LOS ANGELES (CN) – After several years of back and forth between multiple cities vying to host the George Lucas museum, Los Angeles leaders and the creator of Star Wars and Indiana Jones broke ground in south Los Angeles on a proposed campus that will showcase pop art and narrative storytelling.
Los Angeles beat the cities of San Francisco and Chicago to host the $1.5 billion Lucas Museum of Narrative Art.
Lucas and his wife Mellody Hobson at one point started construction on the museum near Chicago’s Soldier Field, but a 2016 federal lawsuit from open-space advocates halted the project. The lawsuit said the project violated laws that restricted development along Lake Michigan.
Chicago’s loss was Los Angeles’ gain. The museum is considered a donation to Los Angeles and will host educational programs and a reference library for educators.
In previous interviews, Lucas said he had been working for at least a decade to find a suitable home for the museum and planned to spend $1 billion to fund the project.
On Wednesday, Hobson said during that time Los Angeles Mayor Eric Garcetti would continue to ask about the project.
“We were in Chicago working on building a museum there,” Hobson said. “And (Garcetti) was like if it doesn’t work out let me know. We’re here. We’ll make it easy. We really want you.”
The Narrative Museum will also showcase props and art from Lucas’ film career, along with his personal art collection, including illustrations by Maxfield Parrish and Norman Rockwell. Pop art plays an important role in telling the story of society and people, said Lucas.
“Especially in the 20th century, there was a whole branch of narrative art that got left behind,” Lucas said. “It’s the one that shows us what we believe in and what we want to be.”

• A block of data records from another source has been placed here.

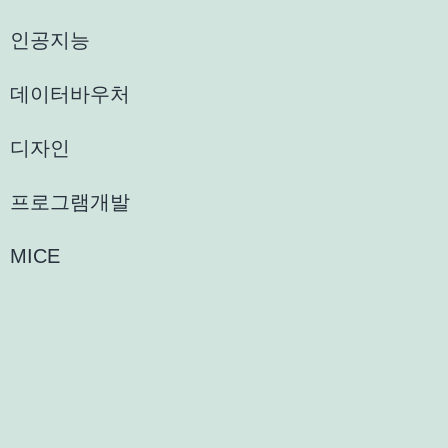
인공지능
데이터바우처
디자인
프로그램개발
MICE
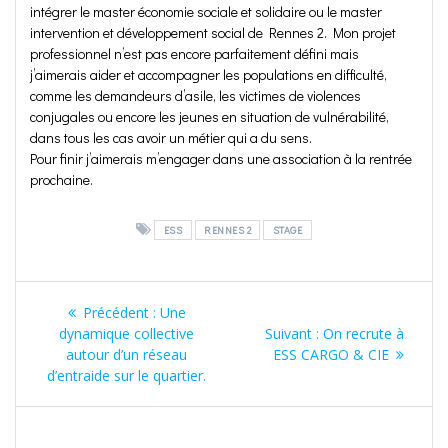
intégrer le master économie sociale et solidaire ou le master
intervention et développement social de Rennes 2. Mon projet
professionnel n’est pas encore parfaitement défini mais
j’aimerais aider et accompagner les populations en difficulté,
comme les demandeurs d’asile, les victimes de violences
conjugales ou encore les jeunes en situation de vulnérabilité,
dans tous les cas avoir un métier qui a du sens.
Pour finir j’aimerais m’engager dans une association à la rentrée
prochaine.
ESS
RENNES 2
STAGE
Navigation
Article
Précédent :
Une
de
précédent
Article
dynamique collective
Suivant :
On recrute à
:
suivant
autour d’un réseau
ESS CARGO & CIE
l’article
:
d’entraide sur le quartier.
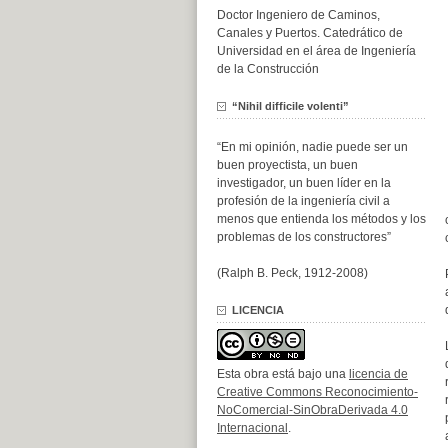
Doctor Ingeniero de Caminos,
Canales y Puertos. Catedrático de
Universidad en el área de Ingeniería
de la Construcción
“Nihil difficile volenti”
“En mi opinión, nadie puede ser un
buen proyectista, un buen
investigador, un buen líder en la
profesión de la ingeniería civil a
menos que entienda los métodos y los
problemas de los constructores”
(Ralph B. Peck, 1912-2008)
LICENCIA
Esta obra está bajo una
licencia de
Creative Commons Reconocimiento-
NoComercial-SinObraDerivada 4.0
Internacional
.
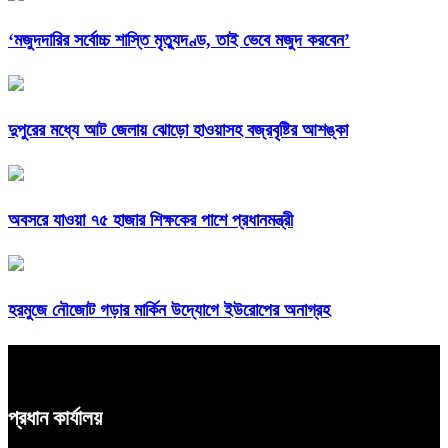
‘মজুদদারির সর্বোচ্চ শাস্তি মৃত্যুদণ্ড, তাই ভেবে মজুদ করবেন’
দুপুরের মধ্যে আট জেলায় ঝোড়ো হাওয়াসহ বজ্রবৃষ্টির আশঙ্কা
অবসরে যাওয়া ৭৫ হাজার শিক্ষকের পাশে প্রধানমন্ত্রী
হরমুজে নৌজোট গড়ার মার্কিন উদ্যোগে ইউরোপের অনাগ্রহ
প্রধান কার্যালয়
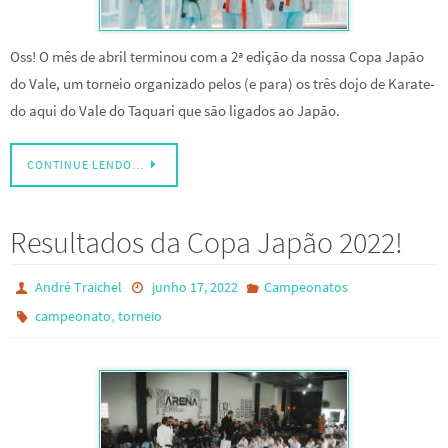
Oss! O mês de abril terminou com a 2ª edição da nossa Copa Japão
do Vale, um torneio organizado pelos (e para) os três dojo de Karate-
do aqui do Vale do Taquari que são ligados ao Japão.
CONTINUE LENDO…
Resultados da Copa Japão 2022!
André Traichel
junho 17, 2022
Campeonatos
,
campeonato
torneio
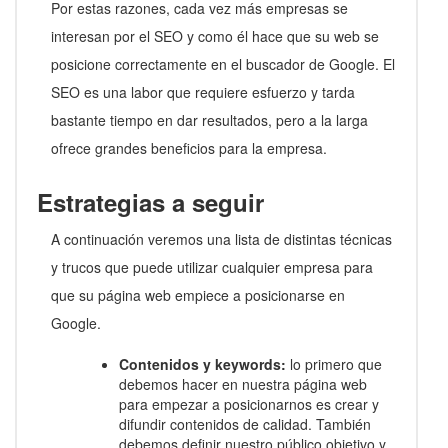
Por estas razones, cada vez más empresas se
interesan por el SEO y como él hace que su web se
posicione correctamente en el buscador de Google. El
SEO es una labor que requiere esfuerzo y tarda
bastante tiempo en dar resultados, pero a la larga
ofrece grandes beneficios para la empresa.
Estrategias a seguir
A continuación veremos una lista de distintas técnicas
y trucos que puede utilizar cualquier empresa para
que su página web empiece a posicionarse en
Google.
Contenidos y keywords:
lo primero que
debemos hacer en nuestra página web
para empezar a posicionarnos es crear y
difundir contenidos de calidad. También
debemos definir nuestro público objetivo y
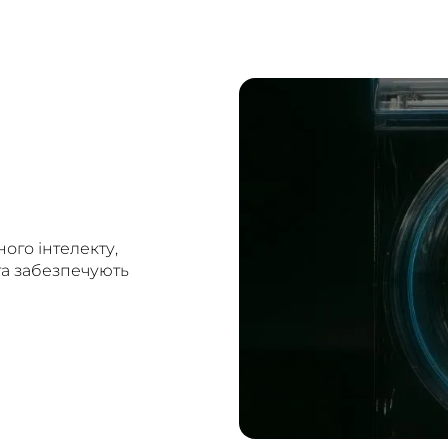
ого інтелекту,
та забезпечують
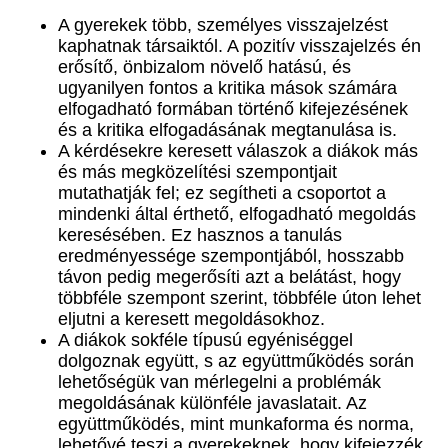
A gyerekek több, személyes visszajelzést
kaphatnak társaiktól. A pozitív visszajelzés én
erősítő, önbizalom növelő hatású, és
ugyanilyen fontos a kritika mások számára
elfogadható formában történő kifejezésének
és a kritika elfogadásának megtanulása is.
A kérdésekre keresett válaszok a diákok más
és más megközelítési szempontjait
mutathatják fel; ez segítheti a csoportot a
mindenki által érthető, elfogadható megoldás
keresésében. Ez hasznos a tanulás
eredményessége szempontjából, hosszabb
távon pedig megerősíti azt a belátást, hogy
többféle szempont szerint, többféle úton lehet
eljutni a keresett megoldásokhoz.
A diákok sokféle típusú egyéniséggel
dolgoznak együtt, s az együttműködés során
lehetőségük van mérlegelni a problémák
megoldásának különféle javaslatait. Az
együttműködés, mint munkaforma és norma,
lehetővé teszi a gyerekeknek, hogy kifejezzék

The 300,000 square-foot museum is designed by architect Ma Yansong and expected to open in 2021 at Exposition Park, located in south Los Angeles between the University of Southern California, where Lucas is an alumnus, and the LA Memorial Coliseum, built for the 1984 Olympics and which will likely play a role in 2028 when Los Angeles hosts the Olympics again.
Garcetti said the Lucas Museum will celebrate diversity and inclusion. He asked the audience to picture a tourist walking around the museum, surrounded by plenty of activity and locals enjoying the many other museums in the area.
Garcetti summarized that experience as, “I am here. We create and I belong,” likely a slogan that celebrates the city’s diversity. He went on to say the museum will be a cultural treasure and architectural wonder. Approximately a thousand jobs will be created directly and indirectly from the museum, according to organizers.